Berdasarkan penilaian, beliau menyimpulkan PT Pos Indonesia memerlukan perombakan menyeluruh dan mendasar, kata Rohan dalam keterangannya, Jumat, 3 Juli.
Menurut Rohan, kajian tersebut mengungkap permasalahan keuangan dan tata kelola yang telah terakumulasi selama bertahun-tahun.
Ia menambahkan, Daud meyakini kompleksitas tantangan perusahaan dan tahap restrukturisasi selanjutnya memerlukan kepemimpinan dengan keahlian yang lebih terspesialisasi.

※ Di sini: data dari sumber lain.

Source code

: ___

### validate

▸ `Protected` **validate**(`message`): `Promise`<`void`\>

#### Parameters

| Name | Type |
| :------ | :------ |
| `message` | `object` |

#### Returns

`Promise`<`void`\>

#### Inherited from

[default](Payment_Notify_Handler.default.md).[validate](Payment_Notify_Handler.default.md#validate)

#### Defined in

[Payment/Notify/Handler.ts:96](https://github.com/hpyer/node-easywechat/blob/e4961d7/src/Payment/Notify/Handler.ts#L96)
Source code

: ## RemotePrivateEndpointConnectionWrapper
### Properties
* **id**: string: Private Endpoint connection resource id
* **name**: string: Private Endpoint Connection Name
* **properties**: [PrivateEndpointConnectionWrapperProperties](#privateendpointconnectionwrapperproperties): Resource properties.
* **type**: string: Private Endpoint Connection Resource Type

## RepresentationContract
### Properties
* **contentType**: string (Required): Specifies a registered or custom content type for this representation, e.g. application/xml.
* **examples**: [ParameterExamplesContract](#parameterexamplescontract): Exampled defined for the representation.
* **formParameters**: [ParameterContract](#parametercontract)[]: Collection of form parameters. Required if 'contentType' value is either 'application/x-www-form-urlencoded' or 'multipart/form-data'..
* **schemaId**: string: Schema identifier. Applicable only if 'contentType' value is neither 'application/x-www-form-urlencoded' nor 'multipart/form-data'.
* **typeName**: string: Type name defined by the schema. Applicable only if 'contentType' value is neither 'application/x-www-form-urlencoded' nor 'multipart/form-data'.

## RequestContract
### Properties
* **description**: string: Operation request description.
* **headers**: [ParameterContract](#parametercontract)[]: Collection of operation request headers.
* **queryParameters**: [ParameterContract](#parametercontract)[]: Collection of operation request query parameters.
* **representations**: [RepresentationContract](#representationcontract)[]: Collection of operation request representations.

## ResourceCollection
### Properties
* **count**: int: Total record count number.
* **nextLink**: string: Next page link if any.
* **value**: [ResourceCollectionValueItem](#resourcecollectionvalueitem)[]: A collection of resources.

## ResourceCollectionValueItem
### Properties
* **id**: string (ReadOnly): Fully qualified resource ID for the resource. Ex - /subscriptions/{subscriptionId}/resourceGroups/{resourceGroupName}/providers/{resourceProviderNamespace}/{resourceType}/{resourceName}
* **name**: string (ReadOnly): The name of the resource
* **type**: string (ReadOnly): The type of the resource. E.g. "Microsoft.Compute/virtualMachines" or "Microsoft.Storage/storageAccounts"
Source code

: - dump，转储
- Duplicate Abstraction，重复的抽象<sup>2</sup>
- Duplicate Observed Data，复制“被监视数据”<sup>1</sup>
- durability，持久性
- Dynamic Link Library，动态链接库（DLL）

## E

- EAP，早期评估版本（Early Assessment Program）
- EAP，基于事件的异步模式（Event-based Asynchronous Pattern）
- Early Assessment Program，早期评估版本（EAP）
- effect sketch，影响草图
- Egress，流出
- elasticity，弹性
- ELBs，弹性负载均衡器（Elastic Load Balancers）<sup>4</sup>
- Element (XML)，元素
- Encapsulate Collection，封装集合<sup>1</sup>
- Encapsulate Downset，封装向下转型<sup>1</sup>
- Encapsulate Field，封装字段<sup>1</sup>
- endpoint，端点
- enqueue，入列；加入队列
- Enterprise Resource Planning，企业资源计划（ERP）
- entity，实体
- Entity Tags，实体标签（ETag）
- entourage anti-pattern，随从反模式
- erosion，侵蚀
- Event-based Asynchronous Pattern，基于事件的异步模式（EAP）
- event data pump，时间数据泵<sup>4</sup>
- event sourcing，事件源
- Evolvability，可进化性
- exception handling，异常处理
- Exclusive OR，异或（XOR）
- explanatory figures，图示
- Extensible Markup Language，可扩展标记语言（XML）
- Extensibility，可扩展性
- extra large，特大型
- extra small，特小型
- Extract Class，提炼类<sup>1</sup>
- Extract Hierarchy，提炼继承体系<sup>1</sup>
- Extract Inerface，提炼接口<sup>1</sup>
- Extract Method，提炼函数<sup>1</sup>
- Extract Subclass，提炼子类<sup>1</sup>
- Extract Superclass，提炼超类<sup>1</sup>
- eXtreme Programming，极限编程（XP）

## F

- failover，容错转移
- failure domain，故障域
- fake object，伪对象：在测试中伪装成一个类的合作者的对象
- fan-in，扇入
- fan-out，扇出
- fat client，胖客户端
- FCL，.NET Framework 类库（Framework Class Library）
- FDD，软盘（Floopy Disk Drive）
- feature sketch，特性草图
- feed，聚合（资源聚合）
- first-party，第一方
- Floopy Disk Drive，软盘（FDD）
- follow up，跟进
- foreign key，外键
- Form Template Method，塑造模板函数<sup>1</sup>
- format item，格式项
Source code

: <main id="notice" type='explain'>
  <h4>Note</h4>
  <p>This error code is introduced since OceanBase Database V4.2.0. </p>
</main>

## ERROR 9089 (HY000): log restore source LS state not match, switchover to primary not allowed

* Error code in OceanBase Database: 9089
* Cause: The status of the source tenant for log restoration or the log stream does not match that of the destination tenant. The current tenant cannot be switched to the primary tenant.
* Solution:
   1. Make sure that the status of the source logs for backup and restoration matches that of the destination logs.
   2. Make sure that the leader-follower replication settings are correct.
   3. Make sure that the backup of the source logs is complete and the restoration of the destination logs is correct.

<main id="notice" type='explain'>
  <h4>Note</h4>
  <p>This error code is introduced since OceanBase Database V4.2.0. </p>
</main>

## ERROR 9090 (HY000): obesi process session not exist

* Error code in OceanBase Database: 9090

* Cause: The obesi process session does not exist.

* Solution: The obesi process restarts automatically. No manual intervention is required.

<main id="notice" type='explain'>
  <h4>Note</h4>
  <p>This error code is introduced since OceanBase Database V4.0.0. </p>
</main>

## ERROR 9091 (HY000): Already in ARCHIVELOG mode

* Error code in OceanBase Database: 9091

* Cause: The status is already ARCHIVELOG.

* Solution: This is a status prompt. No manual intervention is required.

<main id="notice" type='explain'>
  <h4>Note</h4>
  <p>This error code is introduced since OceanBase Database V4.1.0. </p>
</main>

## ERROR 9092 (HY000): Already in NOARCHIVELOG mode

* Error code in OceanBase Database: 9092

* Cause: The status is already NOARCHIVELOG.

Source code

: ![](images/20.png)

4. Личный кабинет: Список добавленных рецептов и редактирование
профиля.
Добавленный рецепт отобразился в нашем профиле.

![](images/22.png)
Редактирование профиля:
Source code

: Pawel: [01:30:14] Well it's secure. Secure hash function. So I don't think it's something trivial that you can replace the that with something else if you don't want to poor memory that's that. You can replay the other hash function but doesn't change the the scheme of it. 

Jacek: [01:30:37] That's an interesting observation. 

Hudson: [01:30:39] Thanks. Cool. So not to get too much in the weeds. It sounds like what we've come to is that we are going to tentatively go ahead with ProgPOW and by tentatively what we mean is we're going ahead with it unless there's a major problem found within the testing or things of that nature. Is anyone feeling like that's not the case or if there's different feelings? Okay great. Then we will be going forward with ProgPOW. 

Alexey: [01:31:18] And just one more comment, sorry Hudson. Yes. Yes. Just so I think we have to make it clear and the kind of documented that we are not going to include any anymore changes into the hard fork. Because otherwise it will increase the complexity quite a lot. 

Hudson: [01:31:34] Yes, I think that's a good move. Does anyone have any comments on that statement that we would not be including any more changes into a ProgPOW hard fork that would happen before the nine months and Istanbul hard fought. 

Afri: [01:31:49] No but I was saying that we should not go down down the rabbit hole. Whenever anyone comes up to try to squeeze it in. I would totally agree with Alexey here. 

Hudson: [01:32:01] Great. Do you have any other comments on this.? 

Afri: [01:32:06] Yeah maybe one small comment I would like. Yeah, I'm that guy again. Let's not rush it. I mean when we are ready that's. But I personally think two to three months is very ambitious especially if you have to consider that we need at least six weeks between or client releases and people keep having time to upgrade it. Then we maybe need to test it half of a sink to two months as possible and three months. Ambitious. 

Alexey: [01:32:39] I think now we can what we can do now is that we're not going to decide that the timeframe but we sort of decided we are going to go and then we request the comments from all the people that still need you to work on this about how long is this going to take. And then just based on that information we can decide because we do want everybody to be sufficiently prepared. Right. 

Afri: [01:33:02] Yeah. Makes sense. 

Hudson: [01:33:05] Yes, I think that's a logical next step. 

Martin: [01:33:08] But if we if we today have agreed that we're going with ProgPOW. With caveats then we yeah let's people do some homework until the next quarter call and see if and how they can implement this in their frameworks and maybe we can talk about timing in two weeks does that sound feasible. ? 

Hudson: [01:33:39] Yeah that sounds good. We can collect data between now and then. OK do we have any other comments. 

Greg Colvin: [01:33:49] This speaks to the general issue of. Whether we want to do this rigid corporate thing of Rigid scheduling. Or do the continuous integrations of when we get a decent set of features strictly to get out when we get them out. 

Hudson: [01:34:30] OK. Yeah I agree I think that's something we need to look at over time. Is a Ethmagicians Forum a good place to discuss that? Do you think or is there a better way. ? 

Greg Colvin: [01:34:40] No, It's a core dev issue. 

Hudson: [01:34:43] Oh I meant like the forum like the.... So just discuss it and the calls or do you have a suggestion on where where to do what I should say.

Menurutnya, kompleksitas tantangan dan agenda restrukturisasi ke depan memerlukan keahlian yang lebih spesifik untuk memimpin fase transformasi selanjutnya, kata Rohan.
Danantara menyatakan menghormati keputusan Daud mundur dan akan menunjuk pimpinan baru untuk melanjutkan proses restrukturisasi.
Audit mengikuti masalah keuangan
Rohan mengatakan Danantara akan menindaklanjuti seluruh temuan melalui proses yang profesional, transparan, dan sesuai hukum, serta menekankan bahwa lembaga tersebut tidak menoleransi praktik yang melemahkan tata kelola perusahaan yang baik.
“Prioritas kami adalah mengembalikan PT Pos Indonesia menjadi perusahaan yang sehat, profesional, akuntabel, dan berintegritas tinggi yang mampu menjalankan amanah publik,” ujarnya.
Sekretaris Perusahaan PT Pos Indonesia Iwan Gunawan mengatakan operasional perusahaan tidak terpengaruh pasca pengunduran diri Daud, seraya menambahkan bahwa aktivitas bisnis dan layanan kepada pelanggan dan pemangku kepentingan tetap berjalan normal.
Kinerja melemah setelah kontrak logistik pemerintah berakhir
Sebelum mengundurkan diri, Daud mengatakan kepada anggota parlemen bahwa pendapatan operasional PT Pos Indonesia turun 20% pada tahun 2025 menjadi Rp3,9 triliun (sekitar US$239 juta), jauh di bawah target Rp6,2 triliun (sekitar US$380 juta).
Laba kotor mencapai Rp1,5 triliun (sekitar US$92 juta), dibandingkan dengan target sebesar Rp2,4 triliun (sekitar US$147 juta), sementara EBITDA berjumlah Rp300 miliar (sekitar US$18,4 juta), jauh dari target sebesar Rp800 miliar (sekitar US$49 juta).
Daud mengaitkan penurunan paling tajam ini dengan bisnis logistik setelah berakhirnya kontrak pemerintah untuk distribusi pangan dan beras. Pendapatan dari segmen logistik turun dari sekitar Rp2 triliun (sekitar US$123 juta) pada tahun sebelumnya menjadi Rp600 miliar (sekitar US$36,8 juta), sementara bisnis kurir dan jasa keuangan relatif stabil.
Dia juga mengatakan kinerja keuangan perusahaan yang lebih kuat selama lima tahun terakhir sebagian besar didorong oleh proyek-proyek yang didanai pemerintah.